Segment Open

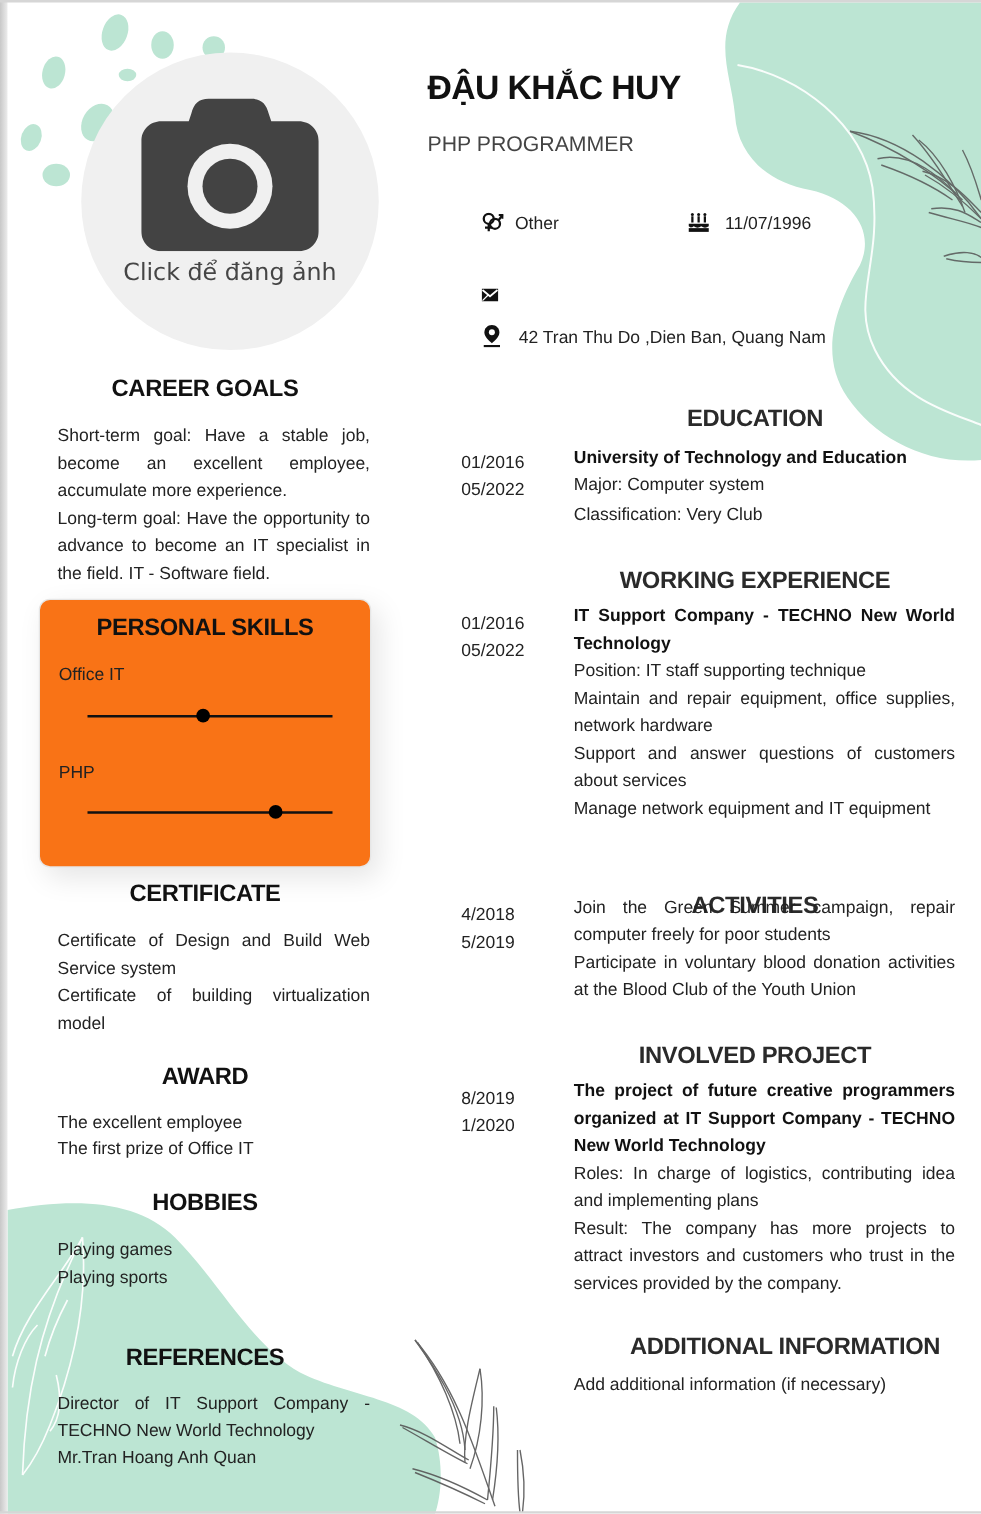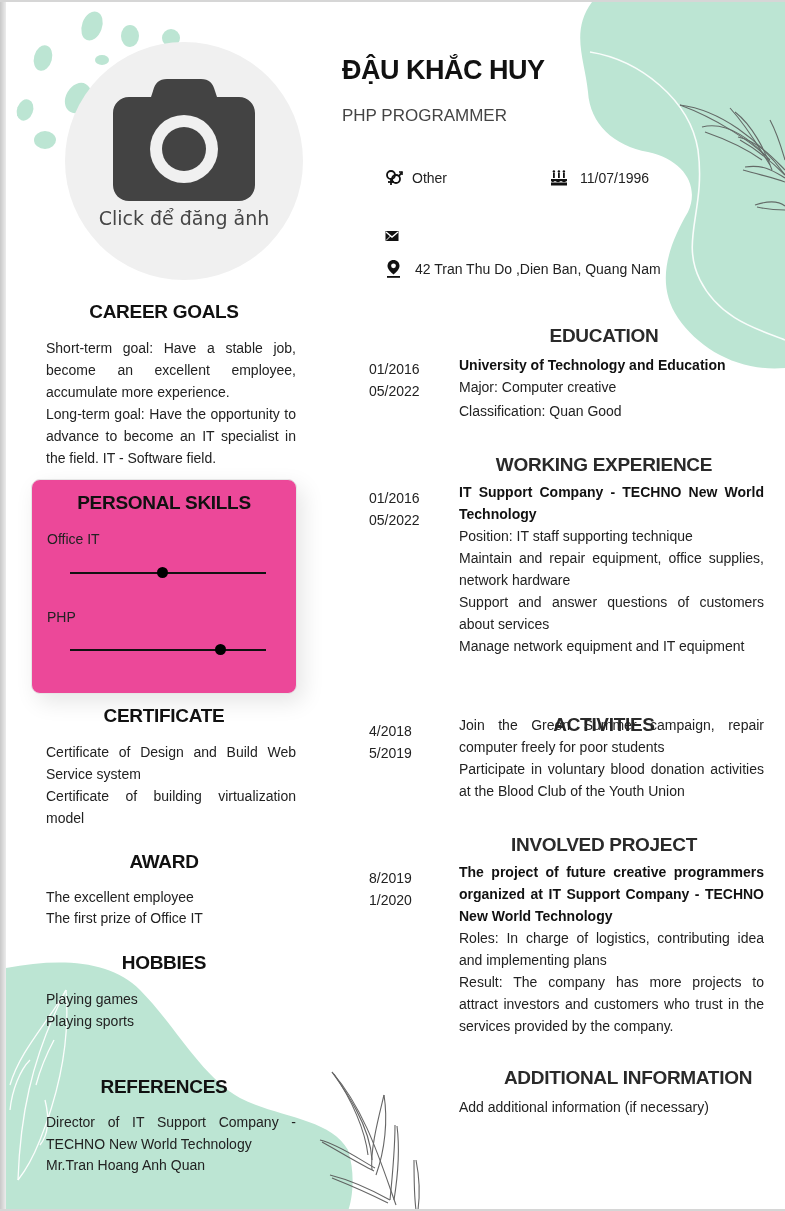"Major: Computer creative" p { text: creative -> system }
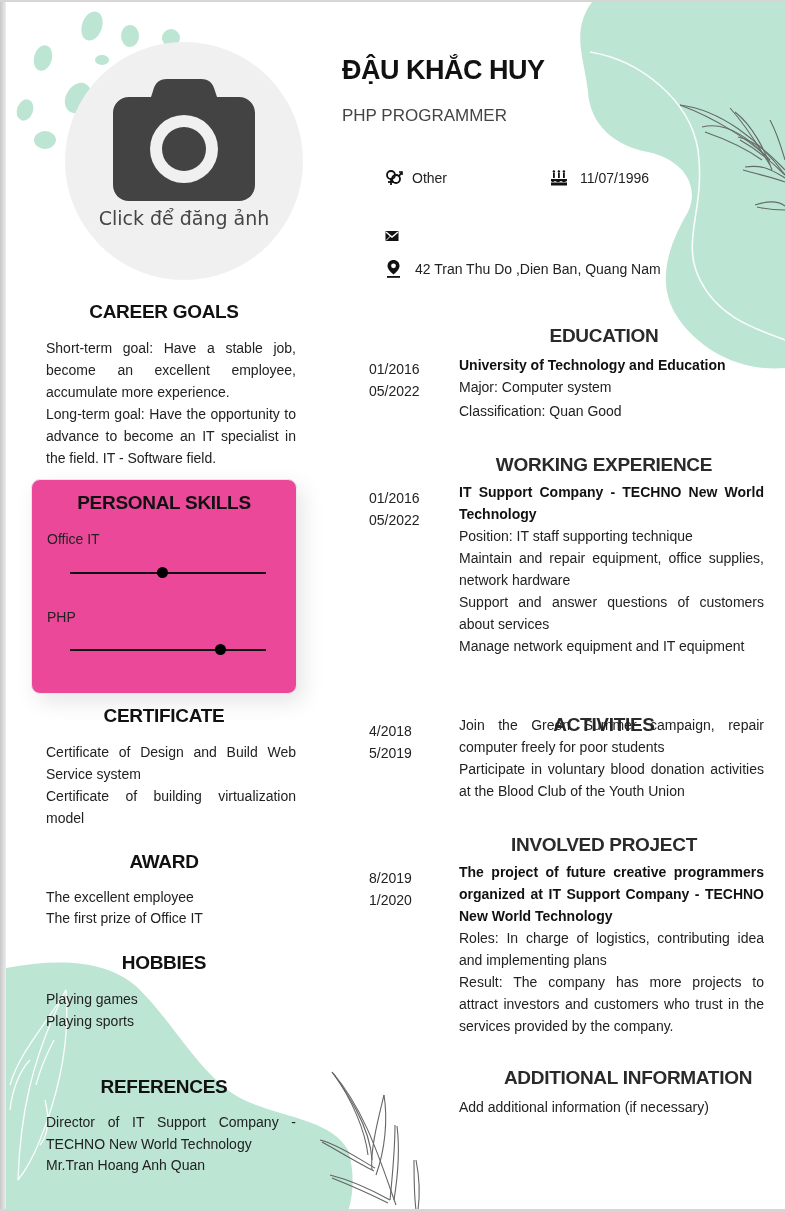"Classification: Quan Good" p.gap { text: Quan Good -> Very Club }
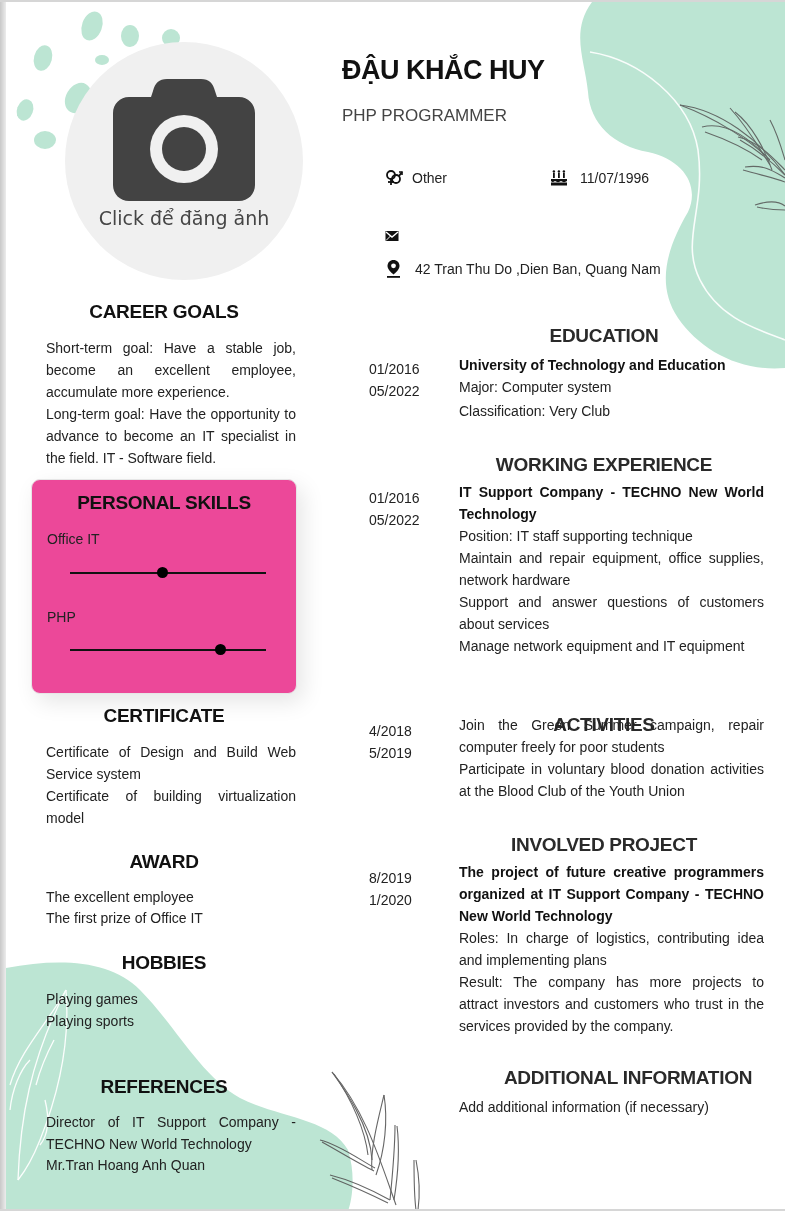"PERSONAL SKILLS" .skills-card { background: #ec4899 -> #f97316 }
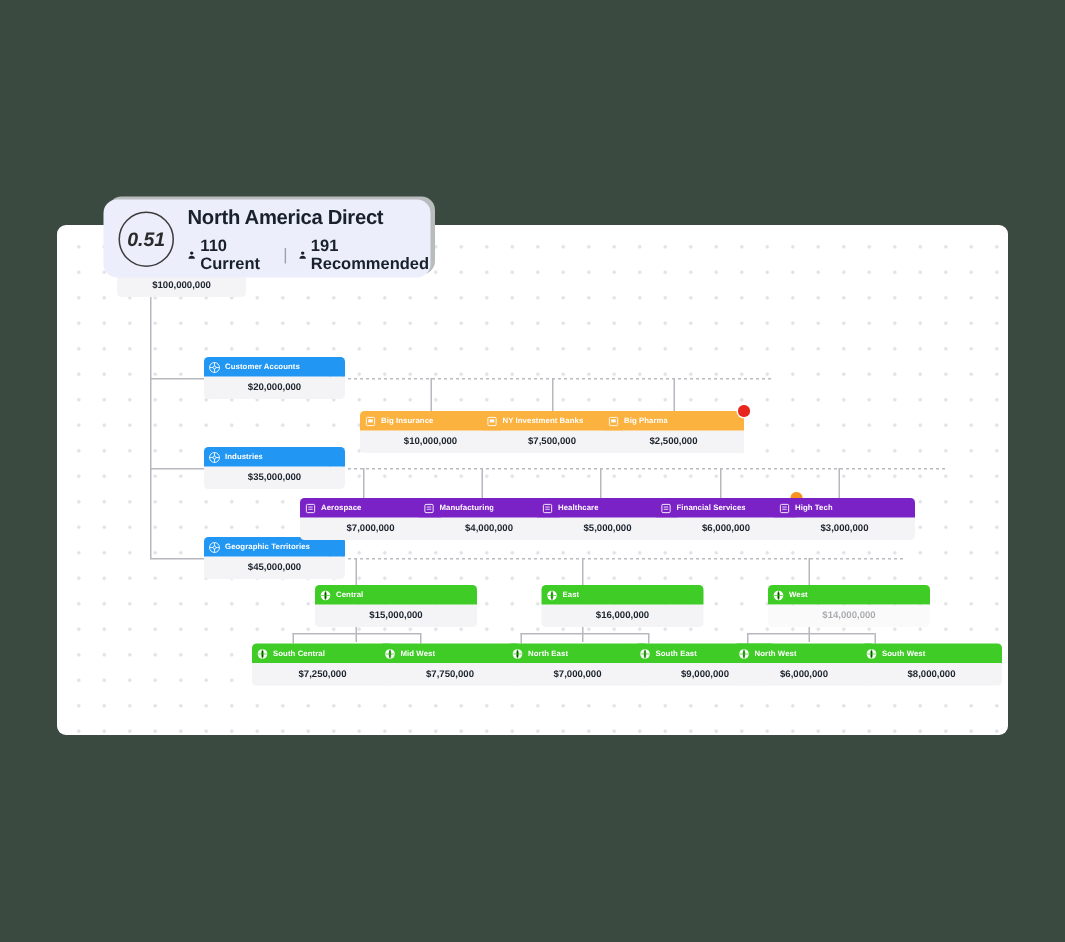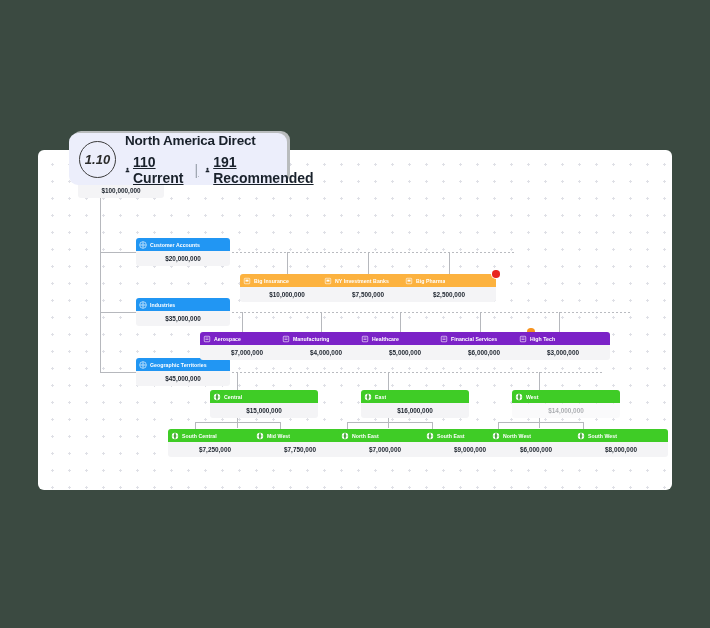"1.10" div.hdr-badge { text: 1.10 -> 0.51 }
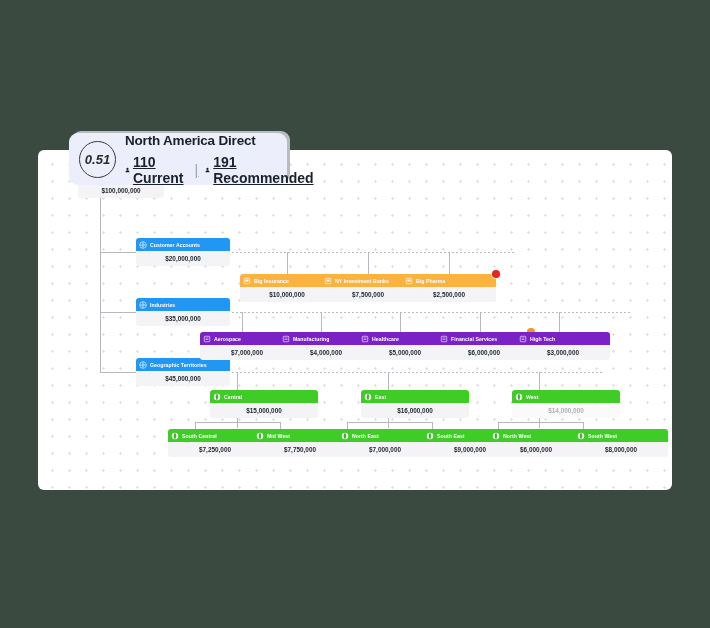"110 Current" .hdr-sub { font-size: 14px -> 11px; text-decoration: underline -> none }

Segment Closed

ASSIGNMENT: The required output is the listing above reproduced exactly, pictures removed.

RESULT:
"Major: Computer creative" p { text: creative -> system }
"Classification: Quan Good" p.gap { text: Quan Good -> Very Club }
"PERSONAL SKILLS" .skills-card { background: #ec4899 -> #f97316 }
"1.10" div.hdr-badge { text: 1.10 -> 0.51 }
"110 Current" .hdr-sub { font-size: 14px -> 11px; text-decoration: underline -> none }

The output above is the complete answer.